_Dataset entries:_
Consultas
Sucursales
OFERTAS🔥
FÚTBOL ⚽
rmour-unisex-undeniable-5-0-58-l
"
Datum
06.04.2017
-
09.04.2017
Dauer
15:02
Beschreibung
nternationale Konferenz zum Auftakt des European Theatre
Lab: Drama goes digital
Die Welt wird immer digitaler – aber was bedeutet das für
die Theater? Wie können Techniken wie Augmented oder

_TASK TO COMPLETE:_ Convert every line of the data above into a two-column Markdown table headed "Row" and "Line," omitting any blank lines. Number the rows consecutively, beginning at 1.

_ANSWER BOX:_
| Row | Line |
|---|---|
| 1 | Consultas |
| 2 | Sucursales |
| 3 | OFERTAS🔥 |
| 4 | FÚTBOL ⚽ |
| 5 | rmour-unisex-undeniable-5-0-58-l |
| 6 | " |
| 7 | Datum |
| 8 | 06.04.2017 |
| 9 | - |
| 10 | 09.04.2017 |
| 11 | Dauer |
| 12 | 15:02 |
| 13 | Beschreibung |
| 14 | nternationale Konferenz zum Auftakt des European Theatre |
| 15 | Lab: Drama goes digital |
| 16 | Die Welt wird immer digitaler – aber was bedeutet das für |
| 17 | die Theater? Wie können Techniken wie Augmented oder |